Alors que la commission environnement du parlement européen allait voter pour inclure le transport maritime dans le marché européen du carbone, l'ONG Transport & Environnement a publié sa liste réactualisée des dix principaux émetteurs de CO2 en Europe, qui place MSC à la 7e place devant Ryanair. La compagnie dément.

Le transporteur italo-suisse est décidément dans le collimateur de l’ONG. Une précédente étude, en 2018, avait déjà hissé MSC parmi les dix premiers émetteurs de l’UE (avec 11 Mt de CO2 émis) aux côtés de... centrales électriques à charbon. Si le transport maritime faisait partie du système communautaire d'échange de quotas d'émission (SCEQE), MSC aurait alors été le 8e opérateur le plus émetteur de l'UE. C’est dans cette étude qu’on peut lire que dans plusieurs pays européens, dont la France, les émissions des transports maritimes sont supérieures à celles de toutes les voitures particulières immatriculées dans au moins 10 des plus grandes villes de chaque pays. Une étude devenue ensuite virale et reprise par de nombreux médias. 

À nouveau, la deuxième plus grande compagnie de transport de conteneurs au monde se trouve épinglée par la même ONG selon laquelle elle serait toujours le septième plus grand émetteur de carbone en Europe avec 10,72 Mt de CO2. En tête de ce classement des plus gros pollueurs européens : les grandes centrales électriques au charbon, dont la centrale polonaise de Belchatow en tête.

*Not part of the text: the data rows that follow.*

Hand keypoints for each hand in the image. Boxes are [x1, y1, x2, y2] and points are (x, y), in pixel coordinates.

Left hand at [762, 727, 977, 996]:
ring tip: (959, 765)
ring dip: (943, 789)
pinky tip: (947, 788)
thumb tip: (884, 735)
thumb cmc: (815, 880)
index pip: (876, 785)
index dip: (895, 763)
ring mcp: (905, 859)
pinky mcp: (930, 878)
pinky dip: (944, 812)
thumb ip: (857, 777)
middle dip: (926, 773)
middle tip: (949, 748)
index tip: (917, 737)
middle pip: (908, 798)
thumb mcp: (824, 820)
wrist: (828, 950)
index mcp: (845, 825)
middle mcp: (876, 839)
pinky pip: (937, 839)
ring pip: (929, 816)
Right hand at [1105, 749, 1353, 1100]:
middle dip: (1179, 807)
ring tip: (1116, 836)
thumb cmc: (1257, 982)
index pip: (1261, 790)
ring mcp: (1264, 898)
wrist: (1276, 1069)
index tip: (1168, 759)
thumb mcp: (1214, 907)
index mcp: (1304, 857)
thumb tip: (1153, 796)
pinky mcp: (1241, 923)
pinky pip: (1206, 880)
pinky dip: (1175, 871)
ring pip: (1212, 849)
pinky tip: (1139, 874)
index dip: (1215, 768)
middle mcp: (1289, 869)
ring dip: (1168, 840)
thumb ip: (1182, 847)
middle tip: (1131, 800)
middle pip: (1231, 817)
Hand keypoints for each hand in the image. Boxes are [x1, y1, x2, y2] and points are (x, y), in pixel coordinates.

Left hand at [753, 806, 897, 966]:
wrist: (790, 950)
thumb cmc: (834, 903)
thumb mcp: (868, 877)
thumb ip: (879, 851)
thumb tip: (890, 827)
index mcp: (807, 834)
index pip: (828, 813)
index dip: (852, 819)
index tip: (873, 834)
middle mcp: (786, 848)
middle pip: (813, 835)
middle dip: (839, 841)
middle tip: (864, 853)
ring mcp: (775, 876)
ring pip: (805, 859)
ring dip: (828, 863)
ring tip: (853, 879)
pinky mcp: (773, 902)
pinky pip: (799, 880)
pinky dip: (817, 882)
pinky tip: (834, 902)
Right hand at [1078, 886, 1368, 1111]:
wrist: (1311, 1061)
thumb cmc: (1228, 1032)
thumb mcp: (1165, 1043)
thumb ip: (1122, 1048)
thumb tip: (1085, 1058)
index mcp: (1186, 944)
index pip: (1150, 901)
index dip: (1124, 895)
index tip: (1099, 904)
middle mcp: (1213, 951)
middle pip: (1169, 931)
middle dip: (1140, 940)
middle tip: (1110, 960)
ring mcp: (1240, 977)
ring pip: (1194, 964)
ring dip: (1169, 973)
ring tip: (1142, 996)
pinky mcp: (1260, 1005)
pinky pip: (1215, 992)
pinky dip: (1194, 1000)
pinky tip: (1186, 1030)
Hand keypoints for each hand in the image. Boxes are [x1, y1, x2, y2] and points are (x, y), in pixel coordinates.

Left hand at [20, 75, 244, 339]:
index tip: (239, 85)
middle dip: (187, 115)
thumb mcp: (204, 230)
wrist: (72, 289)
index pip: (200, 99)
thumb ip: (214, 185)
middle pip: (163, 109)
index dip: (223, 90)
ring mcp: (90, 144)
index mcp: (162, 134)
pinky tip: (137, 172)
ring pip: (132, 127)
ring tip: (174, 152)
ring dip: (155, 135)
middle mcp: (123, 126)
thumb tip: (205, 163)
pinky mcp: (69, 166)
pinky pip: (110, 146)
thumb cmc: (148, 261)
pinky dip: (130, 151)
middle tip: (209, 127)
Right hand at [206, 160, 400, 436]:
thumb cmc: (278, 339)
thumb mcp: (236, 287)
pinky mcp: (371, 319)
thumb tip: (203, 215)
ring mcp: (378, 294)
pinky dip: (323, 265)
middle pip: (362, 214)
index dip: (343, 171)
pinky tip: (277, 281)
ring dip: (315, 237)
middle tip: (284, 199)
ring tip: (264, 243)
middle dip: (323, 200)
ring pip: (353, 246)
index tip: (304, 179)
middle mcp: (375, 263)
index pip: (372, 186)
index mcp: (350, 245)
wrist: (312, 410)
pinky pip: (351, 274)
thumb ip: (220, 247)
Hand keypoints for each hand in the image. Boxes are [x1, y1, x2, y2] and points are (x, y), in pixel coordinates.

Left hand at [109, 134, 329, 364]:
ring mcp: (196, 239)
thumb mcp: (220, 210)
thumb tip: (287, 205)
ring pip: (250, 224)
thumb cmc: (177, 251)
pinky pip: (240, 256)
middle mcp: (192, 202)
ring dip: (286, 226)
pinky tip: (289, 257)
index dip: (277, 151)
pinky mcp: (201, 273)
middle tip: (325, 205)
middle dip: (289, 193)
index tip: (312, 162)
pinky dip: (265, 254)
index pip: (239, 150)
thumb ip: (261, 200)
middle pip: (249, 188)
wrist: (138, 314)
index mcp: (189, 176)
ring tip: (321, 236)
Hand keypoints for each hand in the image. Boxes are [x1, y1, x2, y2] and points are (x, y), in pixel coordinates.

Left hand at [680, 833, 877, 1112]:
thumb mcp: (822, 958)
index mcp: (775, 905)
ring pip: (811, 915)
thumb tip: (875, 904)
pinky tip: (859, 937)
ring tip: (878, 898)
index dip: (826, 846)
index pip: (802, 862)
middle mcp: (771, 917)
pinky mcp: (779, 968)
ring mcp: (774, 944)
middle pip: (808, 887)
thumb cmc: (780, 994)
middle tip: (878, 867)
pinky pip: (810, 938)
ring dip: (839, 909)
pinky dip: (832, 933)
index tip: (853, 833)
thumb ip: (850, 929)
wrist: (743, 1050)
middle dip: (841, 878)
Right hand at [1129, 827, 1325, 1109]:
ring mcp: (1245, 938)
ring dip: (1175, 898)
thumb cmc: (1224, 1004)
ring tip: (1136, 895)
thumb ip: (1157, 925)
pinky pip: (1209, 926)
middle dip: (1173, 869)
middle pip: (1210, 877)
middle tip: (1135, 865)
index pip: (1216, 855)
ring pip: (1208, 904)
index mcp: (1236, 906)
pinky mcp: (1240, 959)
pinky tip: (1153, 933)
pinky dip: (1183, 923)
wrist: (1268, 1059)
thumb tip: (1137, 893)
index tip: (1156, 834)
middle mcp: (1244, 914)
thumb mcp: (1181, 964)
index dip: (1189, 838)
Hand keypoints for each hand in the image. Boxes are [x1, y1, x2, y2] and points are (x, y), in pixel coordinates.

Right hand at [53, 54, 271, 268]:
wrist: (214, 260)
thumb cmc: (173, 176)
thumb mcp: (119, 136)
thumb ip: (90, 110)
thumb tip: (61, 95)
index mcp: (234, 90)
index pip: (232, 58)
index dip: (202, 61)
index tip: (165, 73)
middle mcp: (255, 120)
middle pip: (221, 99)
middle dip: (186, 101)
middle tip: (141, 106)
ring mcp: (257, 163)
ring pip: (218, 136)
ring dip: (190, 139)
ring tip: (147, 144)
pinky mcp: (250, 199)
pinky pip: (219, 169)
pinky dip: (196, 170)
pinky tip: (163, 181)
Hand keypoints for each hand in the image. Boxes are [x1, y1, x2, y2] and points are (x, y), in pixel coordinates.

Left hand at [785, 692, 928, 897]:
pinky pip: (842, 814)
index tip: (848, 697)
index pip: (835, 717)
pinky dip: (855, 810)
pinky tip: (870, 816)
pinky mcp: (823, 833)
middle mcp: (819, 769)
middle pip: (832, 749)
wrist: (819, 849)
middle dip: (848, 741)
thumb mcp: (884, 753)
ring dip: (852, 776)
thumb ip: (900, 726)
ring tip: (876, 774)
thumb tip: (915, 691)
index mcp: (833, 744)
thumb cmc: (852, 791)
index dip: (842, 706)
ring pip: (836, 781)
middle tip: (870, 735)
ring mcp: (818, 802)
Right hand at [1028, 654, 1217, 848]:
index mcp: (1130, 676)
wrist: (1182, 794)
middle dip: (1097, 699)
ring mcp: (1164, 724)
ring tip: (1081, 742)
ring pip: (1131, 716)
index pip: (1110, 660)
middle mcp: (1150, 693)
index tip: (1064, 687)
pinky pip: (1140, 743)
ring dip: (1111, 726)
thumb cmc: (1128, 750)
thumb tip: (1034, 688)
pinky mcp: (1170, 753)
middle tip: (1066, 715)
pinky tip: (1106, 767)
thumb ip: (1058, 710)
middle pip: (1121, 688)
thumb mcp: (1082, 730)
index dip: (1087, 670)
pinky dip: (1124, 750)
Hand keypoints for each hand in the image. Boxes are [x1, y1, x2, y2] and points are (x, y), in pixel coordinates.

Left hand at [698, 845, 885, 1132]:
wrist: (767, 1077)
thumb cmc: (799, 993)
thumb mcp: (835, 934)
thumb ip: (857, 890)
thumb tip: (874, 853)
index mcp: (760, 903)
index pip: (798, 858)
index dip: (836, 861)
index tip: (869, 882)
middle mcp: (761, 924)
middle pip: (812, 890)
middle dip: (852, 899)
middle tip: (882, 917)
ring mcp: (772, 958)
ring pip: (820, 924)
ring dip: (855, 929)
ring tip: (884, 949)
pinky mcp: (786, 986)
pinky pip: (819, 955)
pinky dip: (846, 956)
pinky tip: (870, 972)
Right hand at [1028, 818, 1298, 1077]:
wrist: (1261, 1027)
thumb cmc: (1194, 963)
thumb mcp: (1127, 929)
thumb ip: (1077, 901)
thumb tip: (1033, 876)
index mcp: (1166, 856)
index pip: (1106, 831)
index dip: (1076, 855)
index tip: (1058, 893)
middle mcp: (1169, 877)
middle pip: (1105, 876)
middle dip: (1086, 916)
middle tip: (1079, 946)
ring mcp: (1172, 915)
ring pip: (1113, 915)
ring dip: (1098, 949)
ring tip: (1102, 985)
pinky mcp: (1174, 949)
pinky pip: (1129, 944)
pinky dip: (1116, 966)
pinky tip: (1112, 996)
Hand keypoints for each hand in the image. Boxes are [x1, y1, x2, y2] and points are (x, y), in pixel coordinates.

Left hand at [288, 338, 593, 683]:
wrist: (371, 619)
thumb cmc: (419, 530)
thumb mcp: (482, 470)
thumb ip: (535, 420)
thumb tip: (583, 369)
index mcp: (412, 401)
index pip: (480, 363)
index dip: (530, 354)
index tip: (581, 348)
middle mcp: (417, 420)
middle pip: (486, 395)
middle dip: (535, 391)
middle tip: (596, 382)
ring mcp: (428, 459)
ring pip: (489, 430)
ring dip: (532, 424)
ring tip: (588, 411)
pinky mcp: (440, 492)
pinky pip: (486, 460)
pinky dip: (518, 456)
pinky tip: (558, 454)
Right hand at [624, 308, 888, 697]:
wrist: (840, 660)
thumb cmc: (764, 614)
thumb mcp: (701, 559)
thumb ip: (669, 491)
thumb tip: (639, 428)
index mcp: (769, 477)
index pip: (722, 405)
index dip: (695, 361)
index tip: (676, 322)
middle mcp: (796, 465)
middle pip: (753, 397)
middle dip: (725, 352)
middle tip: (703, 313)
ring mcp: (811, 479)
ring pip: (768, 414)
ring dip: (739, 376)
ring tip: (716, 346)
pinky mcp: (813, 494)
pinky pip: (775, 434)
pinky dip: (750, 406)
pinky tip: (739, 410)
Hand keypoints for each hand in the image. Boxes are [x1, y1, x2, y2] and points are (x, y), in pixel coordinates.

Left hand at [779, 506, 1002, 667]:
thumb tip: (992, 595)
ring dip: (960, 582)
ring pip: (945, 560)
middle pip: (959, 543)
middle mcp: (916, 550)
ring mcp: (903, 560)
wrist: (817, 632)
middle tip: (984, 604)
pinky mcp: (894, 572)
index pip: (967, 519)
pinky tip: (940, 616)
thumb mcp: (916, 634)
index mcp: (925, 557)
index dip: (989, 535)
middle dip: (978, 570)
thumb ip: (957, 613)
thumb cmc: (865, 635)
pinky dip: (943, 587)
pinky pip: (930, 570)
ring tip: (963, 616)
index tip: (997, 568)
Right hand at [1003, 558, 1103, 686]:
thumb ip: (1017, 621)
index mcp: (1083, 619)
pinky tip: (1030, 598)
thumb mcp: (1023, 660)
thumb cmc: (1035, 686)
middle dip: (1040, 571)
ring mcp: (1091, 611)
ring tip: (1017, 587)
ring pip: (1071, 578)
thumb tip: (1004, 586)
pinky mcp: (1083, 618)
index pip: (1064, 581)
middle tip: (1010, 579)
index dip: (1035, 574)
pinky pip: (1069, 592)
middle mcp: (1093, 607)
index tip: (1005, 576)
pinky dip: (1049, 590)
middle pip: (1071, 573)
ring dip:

Pour le contexte, l’ONG milite pour l’inclusion du transport maritime de l'UE dans le système communautaire d'échange de quotas d'émission (SCEQE), qui « permettra de collecter des fonds indispensables à la mise en place de technologies de transport maritime plus écologiques ». Mais elle estime que cela ne suffira pas à assainir le secteur. « Cela doit se faire en tandem avec les normes en matière de CO2 qui exigent que les navires fonctionnent plus efficacement et utilisent de l'hydrogène vert. »

 Analyse incomplète 

MSC a réagi à ses attaques en se disant « préoccupée par l'interprétation erronée et trompeuse des données présentées par Transport & Environment en ce qui concerne ses émissions ». Elle assure que le ratio des émissions de CO2 par tonne de de fret transporté est l'un des plus bas du secteur. Elle rappelle qu’elle investit « massivement » dans sa flotte et dans les technologies à faible émission de carbone. Le transporteur soutient qu’il déclare ses émissions de CO2 de manière transparente et précise dans le cadre du système de surveillance, de déclaration et de vérification (MRV) de UE, « comme le prescrit la législation européenne. »

MSC remet en cause la méthodologie de l’étude de l’ONG. « Une analyse axée sur les émissions du transport maritime dans l'UE ne devrait prendre en compte que les émissions effectivement produites dans la zone géographique de l'UE. Cela est particulièrement pertinent pour une entreprise mondiale comme MSC, qui opère sur toutes les routes du monde. Une analyse sérieuse montrerait que seulement 40 à 45 % des émissions déclarées par MSC dans le MRV se trouvaient en fait dans l'UE. Cette étude monterait alors que MSC a bien réduit de 2,5 % par an ses émissions nettes dans le cadre du système MRV. » Elle rappelle enfin que, pour être pertinentes, les données doivent être mises en perspective avec la quantité de marchandises transportées. 

« En 2019 a été introduit le MSC Gülsün, dont l'empreinte carbone est l'une des plus faibles avec 7,49 g d'émissions de CO2 pour déplacer une tonne de marchandises sur un mille nautique. En outre, nous avons été la première compagnie à offrir la possibilité à nos clients de compenser entièrement les émissions de carbone en participant au programme Carbon Neutral du MSC », plaide-t-elle pour sa défense.